Ao permitir que uma filha se case, os pais confiam suas responsabilidades paternas ao noivo e à família deste, que são obrigados a acolher a noiva como parte de seu domicílio.
No entanto, isso muitas vezes a isola de sua família e amigos, especialmente se o marido vive em outro campo de refugiados ou cidade, o que cria ainda outro trauma em sua experiência, dizem especialistas em direitos da mulher.
FELIZES PARA SEMPRE?
O casamento prematuro não só priva as meninas de educação e oportunidades como aumenta o risco de morte ou lesões no parto, se elas tiverem filhos antes que seus corpos estejam preparados.
"Às vezes elas não podem amamentar, e não sabem como se conectar com o bebê, e por isso outros familiares precisam cuidar do bebê, o que cria tensão na família", disse Mohammad. "O status [da menina] como mãe e cônjuge é comprometido.

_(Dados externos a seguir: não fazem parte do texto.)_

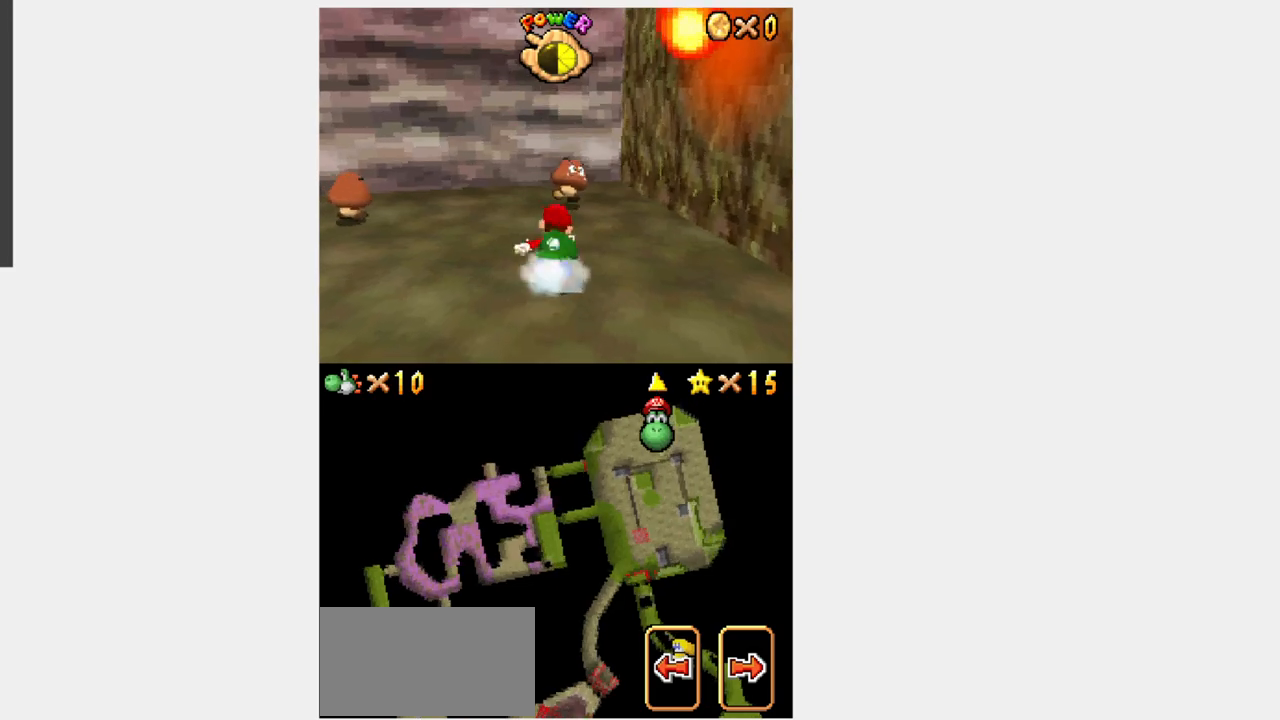
{"buttons": [], "events": [[233, "DPAD_UP", "up"], [233, "Y", "up"]]}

Ela sente ser um fracasso e não sabe por que não consegue fazer aquilo que supostamente deveria".
Safin Hamed/AFP | ||
Família de refugiados descansa em um campo da ONU em Debaga, no norte do Iraque |
As meninas que se casam ainda na infância muitas vezes são privadas de todo poder e correm risco ampliado de violência doméstica, sexual e HIV, dizem ativistas.
Para Abdul Wahed, psicólogo da organização assistencial Terre des Hommes, os casamentos na infância são muitas vezes vistos como ritos de passagem, pelos iraquianos. "Quando perguntamos por que eles casam seus filhos, a resposta é que esse é o costume, e que eles também se casaram naquela idade", disse Wahed.

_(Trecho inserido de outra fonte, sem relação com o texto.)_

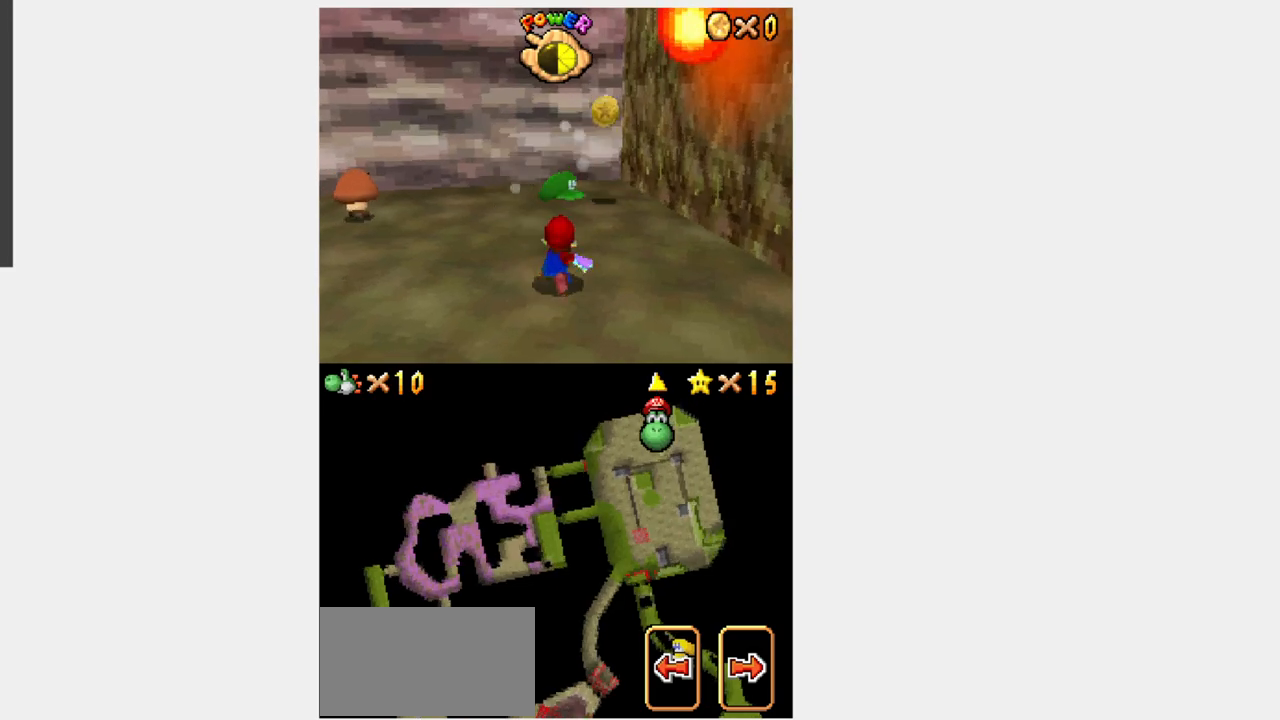
{"buttons": [], "events": []}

Para Layla, que tem 16 anos agora, a ameaça de deixar a tenda da família nunca se concretizou. Aziza e o marido mudaram de ideia e cancelaram o noivado. "No começo, meu marido foi pressionado e aceitou, mas depois do noivado, mudou de ideia", disse Aziza.
Desde que o noivado foi rompido, diversos homens foram à tenda de Aziza para pedir Layla em casamento. Um deles ofereceu US$ 4.000 à família pela mão da adolescente, mas sua oferta foi recusada. "Prometi a mim mesma que ela não se casará antes de terminar a escola", disse Aziza.
"A educação é importante. Eu não tive educação, mas pelo menos posso ajudar minhas filhas a se educar. Quero que terminem a escola e se tornem engenheiras ou médicas".